The changes included abolishing primary care trusts and replacing them with new local clinical commissioning groups.
Health campaigners and the doctors' union, the BMA, say the reorganisation was damaging and expensive.
Theresa May has promised a new funding plan for the NHS in England.
Speaking to MPs in March, the prime minister said the health service would get extra funding,
It comes after winter pressures in the healthcare system led tens of thousands of non-urgent operations and procedures being cancelled around England earlier this year.
As a result of the winter pressures, more than 100 MPs urged Mrs May to set up a cross-party Parliamentary Commission to address the health service's long-term financial needs.
Health and Social Care Secretary Jeremy Hunt had called for a 10-year funding deal, arguing it would allow proper planning to train the staff needed to cope with the challenges of an ageing population.

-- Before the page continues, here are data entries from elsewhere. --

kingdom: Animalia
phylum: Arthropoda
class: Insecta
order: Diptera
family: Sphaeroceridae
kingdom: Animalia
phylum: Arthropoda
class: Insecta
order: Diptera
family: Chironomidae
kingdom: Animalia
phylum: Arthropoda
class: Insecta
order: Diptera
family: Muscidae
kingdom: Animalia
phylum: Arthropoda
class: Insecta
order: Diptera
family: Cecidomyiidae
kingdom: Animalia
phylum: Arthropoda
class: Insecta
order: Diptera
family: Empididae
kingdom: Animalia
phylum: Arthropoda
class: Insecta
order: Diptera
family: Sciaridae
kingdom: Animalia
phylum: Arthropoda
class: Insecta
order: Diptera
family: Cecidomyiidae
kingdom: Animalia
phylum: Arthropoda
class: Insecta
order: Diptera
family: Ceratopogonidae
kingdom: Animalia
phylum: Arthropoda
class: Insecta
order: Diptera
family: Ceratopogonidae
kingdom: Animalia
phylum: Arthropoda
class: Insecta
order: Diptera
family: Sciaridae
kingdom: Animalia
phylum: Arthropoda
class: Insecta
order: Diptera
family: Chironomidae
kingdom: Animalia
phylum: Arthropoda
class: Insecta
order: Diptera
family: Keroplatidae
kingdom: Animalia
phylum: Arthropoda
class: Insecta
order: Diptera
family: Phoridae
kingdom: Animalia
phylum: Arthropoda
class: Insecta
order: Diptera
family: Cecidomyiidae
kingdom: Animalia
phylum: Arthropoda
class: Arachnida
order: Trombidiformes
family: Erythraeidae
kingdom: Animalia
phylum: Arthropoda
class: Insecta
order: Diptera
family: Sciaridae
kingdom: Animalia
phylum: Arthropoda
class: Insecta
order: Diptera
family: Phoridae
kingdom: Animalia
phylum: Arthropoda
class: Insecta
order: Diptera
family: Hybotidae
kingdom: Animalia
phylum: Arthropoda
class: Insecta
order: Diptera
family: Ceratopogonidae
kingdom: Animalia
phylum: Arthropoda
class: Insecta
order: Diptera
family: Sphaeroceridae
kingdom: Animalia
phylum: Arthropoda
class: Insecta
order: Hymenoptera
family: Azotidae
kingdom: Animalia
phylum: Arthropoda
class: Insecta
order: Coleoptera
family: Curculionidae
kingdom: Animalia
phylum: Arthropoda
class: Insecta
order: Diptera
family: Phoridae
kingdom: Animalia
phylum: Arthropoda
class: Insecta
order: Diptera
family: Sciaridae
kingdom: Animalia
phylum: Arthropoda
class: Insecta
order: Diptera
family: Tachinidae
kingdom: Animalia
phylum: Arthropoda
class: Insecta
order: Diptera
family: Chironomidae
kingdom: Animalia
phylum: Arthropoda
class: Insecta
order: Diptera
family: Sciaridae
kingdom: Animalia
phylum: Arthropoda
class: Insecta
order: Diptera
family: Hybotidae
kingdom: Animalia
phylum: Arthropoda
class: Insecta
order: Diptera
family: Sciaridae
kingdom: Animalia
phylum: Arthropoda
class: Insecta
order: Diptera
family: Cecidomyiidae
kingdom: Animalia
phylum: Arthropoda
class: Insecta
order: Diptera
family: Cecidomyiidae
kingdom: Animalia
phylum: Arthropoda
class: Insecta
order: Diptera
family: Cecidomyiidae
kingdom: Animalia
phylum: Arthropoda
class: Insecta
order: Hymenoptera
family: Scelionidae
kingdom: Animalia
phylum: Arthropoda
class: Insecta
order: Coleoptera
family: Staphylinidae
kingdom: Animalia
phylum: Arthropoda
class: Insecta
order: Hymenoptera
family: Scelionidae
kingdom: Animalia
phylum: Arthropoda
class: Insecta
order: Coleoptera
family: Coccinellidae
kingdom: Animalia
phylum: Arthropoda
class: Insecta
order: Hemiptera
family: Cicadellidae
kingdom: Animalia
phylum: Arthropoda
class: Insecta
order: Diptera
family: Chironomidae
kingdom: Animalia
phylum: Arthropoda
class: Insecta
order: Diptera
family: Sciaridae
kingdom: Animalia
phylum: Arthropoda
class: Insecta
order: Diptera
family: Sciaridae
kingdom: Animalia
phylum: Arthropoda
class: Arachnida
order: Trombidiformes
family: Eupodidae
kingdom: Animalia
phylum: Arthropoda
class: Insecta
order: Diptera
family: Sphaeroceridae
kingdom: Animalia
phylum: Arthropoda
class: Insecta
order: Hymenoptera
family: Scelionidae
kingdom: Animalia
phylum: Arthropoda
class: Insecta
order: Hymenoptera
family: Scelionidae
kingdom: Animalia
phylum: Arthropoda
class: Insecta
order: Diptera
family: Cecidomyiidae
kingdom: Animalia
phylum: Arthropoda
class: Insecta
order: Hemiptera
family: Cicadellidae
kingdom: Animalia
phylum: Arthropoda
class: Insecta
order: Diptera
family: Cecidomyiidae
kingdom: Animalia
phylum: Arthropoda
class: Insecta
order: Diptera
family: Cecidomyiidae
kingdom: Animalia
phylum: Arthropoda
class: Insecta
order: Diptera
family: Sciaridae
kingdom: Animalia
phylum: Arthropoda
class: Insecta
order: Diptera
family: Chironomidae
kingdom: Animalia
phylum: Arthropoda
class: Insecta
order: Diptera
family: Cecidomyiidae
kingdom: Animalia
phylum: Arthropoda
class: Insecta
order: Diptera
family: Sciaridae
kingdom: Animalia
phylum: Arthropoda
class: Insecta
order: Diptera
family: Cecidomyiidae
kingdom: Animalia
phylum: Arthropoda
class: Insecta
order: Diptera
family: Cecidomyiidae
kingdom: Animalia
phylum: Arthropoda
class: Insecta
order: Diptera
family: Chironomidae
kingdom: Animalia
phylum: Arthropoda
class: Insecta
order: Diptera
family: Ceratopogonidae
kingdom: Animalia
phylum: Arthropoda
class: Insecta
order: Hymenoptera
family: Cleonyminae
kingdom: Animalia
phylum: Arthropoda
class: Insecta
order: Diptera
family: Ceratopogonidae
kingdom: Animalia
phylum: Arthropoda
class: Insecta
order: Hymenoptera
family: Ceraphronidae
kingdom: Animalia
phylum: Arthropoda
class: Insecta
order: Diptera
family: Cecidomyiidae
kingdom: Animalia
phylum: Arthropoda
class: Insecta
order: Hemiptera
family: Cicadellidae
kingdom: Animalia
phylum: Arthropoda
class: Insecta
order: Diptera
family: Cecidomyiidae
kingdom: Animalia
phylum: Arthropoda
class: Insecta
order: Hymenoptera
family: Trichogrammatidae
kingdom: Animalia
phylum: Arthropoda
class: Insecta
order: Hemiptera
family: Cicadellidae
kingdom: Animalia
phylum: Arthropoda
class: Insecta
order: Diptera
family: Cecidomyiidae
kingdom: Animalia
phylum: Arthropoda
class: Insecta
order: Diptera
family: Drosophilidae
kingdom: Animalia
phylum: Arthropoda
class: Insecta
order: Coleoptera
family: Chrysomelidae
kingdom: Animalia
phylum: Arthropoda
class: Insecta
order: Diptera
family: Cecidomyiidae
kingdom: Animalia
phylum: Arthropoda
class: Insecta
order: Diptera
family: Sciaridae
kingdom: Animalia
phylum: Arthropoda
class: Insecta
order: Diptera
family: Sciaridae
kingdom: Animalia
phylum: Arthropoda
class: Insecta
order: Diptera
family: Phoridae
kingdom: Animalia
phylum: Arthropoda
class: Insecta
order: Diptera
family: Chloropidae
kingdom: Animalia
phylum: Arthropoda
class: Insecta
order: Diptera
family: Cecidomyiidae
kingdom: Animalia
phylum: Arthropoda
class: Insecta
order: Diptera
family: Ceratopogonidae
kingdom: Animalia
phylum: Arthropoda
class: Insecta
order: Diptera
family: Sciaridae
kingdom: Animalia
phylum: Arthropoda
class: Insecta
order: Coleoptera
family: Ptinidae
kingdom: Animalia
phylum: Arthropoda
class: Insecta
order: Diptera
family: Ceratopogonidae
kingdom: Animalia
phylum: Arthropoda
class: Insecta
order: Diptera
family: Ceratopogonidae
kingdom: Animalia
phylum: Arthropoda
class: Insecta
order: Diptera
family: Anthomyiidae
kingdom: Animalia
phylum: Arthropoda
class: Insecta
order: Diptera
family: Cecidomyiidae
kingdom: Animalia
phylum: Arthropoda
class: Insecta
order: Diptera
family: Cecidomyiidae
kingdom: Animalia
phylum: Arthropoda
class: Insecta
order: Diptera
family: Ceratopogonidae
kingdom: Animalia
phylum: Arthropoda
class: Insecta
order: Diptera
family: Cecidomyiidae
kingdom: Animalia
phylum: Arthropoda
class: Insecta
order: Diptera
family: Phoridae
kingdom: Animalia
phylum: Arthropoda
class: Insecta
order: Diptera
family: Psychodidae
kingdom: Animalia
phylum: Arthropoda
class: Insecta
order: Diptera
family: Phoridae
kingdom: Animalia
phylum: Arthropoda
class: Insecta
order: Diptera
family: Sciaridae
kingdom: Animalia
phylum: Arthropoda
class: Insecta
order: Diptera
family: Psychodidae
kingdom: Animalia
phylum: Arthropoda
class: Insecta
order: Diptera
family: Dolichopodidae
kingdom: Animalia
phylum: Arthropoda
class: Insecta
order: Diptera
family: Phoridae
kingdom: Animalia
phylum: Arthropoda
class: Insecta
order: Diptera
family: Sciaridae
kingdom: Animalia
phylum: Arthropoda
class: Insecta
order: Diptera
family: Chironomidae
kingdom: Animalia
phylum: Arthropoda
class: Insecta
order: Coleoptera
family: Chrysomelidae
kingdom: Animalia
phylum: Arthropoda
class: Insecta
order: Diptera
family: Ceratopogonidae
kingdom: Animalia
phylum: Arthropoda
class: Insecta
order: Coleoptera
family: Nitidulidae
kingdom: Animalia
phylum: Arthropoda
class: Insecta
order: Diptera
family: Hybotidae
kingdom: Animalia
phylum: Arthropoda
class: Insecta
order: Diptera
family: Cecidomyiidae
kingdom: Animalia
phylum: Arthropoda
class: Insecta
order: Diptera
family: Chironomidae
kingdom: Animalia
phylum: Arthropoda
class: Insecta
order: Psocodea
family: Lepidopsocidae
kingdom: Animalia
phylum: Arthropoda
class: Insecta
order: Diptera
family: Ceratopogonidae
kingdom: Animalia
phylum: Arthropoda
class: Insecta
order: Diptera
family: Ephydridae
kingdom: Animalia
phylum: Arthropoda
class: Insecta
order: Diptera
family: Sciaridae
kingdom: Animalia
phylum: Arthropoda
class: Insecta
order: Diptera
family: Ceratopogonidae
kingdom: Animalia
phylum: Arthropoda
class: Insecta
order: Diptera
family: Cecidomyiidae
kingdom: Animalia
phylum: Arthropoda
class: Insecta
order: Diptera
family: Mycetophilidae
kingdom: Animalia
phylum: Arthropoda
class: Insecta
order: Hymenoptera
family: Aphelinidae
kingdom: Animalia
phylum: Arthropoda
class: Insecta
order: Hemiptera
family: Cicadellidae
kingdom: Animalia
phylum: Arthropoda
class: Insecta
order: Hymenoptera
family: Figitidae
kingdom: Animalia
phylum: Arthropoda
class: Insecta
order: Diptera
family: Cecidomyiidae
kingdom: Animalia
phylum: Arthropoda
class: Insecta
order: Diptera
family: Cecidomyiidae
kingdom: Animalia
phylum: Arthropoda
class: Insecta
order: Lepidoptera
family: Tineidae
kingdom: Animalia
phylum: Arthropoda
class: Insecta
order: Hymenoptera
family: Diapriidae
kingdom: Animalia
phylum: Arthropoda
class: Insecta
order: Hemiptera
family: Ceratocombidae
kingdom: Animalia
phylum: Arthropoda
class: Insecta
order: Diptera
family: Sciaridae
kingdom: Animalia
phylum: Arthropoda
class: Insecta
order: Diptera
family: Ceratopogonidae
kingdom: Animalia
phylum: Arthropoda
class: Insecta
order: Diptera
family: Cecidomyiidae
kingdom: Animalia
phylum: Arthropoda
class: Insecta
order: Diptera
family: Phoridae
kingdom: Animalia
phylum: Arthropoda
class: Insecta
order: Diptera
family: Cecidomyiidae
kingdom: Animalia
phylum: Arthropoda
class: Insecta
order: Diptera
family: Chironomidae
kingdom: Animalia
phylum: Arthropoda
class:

The Lansley reforms provoked uproar in sections of the medical profession, in part over the role of potential privatisation of some services.
By Laura Kuenssberg, political editor
The prime minister has now publicly committed to a better deal for the health service in general, with a promise of a longer term settlement and more resources.
But I'm told that new money would come with strings attached, more reform.
And government is considering whether or not those reforms could include scrapping or changing bits of the 2012 legislation.
No-one anywhere near it in Whitehall and Westminster wants another enormous set of administrative changes.
But there is appetite to get rid of some of the quirks, to tidy the legislation up.